## REQUIRED ACTIONS
(1) In the Duffy v. England opinion, copy the part starting with "Action by appellee" and going on through "appeal is prosecuted.", changing "appellee" to "respondent".
(2) Answer these questions from the Duffy v. England case page:
(a) Which court decided the case?
(b) On what date was it decided?
(c) For what amount was judgment rendered for the plaintiff?
(3) In the Duffy v. England case page, recast the paragraph that begins "Action by appellee against appellant" as a list of its main facts.

==== TEXT PASSAGE ====

Duffy v. England

96 N.E. 704, 176 Ind. 575, 1911 Ind. LEXIS 167
CourtIndiana Supreme Court
DecidedDecember 5, 1911
DocketNo. 22,084
StatusPublished
Cited by20 cases

This text of 96 N.E. 704 (Duffy v. England) is published on Counsel Stack Legal Research, covering Indiana Supreme Court primary law. Counsel Stack provides free access to over 12 million legal documents including statutes, case law, regulations, and constitutions.

Bluebook
Duffy v. England, 96 N.E. 704, 176 Ind. 575, 1911 Ind. LEXIS 167 (Ind. 1911).

Opinion

Morris, C. J.

Action by appellee against appellant on contract. A demurrer to the complaint, for insufficient facts, was overruled. Six paragraphs of answer were filed, to each of which plaintiff demurred. Before there was a ruling on the demurrers, defendants withdrew their first and third paragraphs. The court sustained plaintiff’s demurrers to the remaining paragraphs. Defendants declined to plead further, and elected to stand on their remaining paragraphs of answer, and their exceptions to the action of the court in sustaining the demurrers thereto. Judgment was rendered for plaintiff for $555, from which this appeal is prosecuted.

The errors assigned here are the overruling of the demurrer to the complaint, and the sustaining of plaintiff’s demurrer to each paragraph of answer.

==== SOURCE DATA ====

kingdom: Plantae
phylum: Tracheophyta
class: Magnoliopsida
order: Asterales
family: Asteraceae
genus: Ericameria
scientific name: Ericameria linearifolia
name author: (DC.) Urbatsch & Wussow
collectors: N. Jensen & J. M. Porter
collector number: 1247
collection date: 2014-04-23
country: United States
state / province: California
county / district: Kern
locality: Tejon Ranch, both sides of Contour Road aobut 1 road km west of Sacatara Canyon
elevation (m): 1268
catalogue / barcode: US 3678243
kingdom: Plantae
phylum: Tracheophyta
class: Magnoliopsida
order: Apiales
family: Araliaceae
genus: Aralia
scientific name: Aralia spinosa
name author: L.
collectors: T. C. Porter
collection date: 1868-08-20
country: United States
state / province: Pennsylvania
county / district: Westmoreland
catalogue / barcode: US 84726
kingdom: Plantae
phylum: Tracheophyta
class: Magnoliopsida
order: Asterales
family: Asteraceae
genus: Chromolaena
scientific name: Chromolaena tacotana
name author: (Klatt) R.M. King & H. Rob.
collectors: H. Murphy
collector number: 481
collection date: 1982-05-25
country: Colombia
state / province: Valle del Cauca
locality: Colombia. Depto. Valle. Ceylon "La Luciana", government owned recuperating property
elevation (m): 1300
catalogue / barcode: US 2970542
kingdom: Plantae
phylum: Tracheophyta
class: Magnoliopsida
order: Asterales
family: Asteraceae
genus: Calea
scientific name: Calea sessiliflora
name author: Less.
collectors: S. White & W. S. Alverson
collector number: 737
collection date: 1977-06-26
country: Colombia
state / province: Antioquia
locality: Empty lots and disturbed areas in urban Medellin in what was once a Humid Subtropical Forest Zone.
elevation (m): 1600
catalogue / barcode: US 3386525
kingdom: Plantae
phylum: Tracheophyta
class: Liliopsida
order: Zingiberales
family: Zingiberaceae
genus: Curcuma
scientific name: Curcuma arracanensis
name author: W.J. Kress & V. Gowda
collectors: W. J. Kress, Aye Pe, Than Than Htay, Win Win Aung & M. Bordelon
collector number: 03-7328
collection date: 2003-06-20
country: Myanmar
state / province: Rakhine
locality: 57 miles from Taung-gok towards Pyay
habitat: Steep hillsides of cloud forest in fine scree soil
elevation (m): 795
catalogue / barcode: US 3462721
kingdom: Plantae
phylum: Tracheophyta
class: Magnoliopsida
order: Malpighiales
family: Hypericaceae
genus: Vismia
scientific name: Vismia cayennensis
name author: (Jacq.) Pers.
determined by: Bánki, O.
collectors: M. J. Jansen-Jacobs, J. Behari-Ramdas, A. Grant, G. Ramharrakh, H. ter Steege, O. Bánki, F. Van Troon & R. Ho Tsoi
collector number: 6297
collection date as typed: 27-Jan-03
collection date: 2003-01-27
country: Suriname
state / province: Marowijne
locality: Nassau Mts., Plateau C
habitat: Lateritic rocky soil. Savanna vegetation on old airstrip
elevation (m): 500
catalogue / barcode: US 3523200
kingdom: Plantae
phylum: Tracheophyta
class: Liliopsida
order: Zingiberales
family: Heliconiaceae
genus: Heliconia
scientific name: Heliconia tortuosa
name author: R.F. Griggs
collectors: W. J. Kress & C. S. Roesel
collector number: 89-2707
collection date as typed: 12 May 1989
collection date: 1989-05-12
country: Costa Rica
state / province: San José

====

## ANSWERS
(1)
Action by respondent against appellant on contract. A demurrer to the complaint, for insufficient facts, was overruled. Six paragraphs of answer were filed, to each of which plaintiff demurred. Before there was a ruling on the demurrers, defendants withdrew their first and third paragraphs. The court sustained plaintiff’s demurrers to the remaining paragraphs. Defendants declined to plead further, and elected to stand on their remaining paragraphs of answer, and their exceptions to the action of the court in sustaining the demurrers thereto. Judgment was rendered for plaintiff for $555, from which this appeal is prosecuted.

(2)
(a) The Indiana Supreme Court.
(b) December 5, 1911.
(c) $555.

(3)
- The appellee sued the appellant on a contract.
- The court overruled a demurrer to the complaint for insufficient facts.
- Six paragraphs of answer were filed, and the plaintiff demurred to each.
- Before any ruling, the defendants withdrew their first and third paragraphs.
- The court sustained the plaintiff's demurrers to the remaining paragraphs.
- The defendants declined to plead further. They stood on their remaining paragraphs and on their exceptions to the rulings.
- Judgment of $555 was rendered for the plaintiff, and this appeal was taken from it.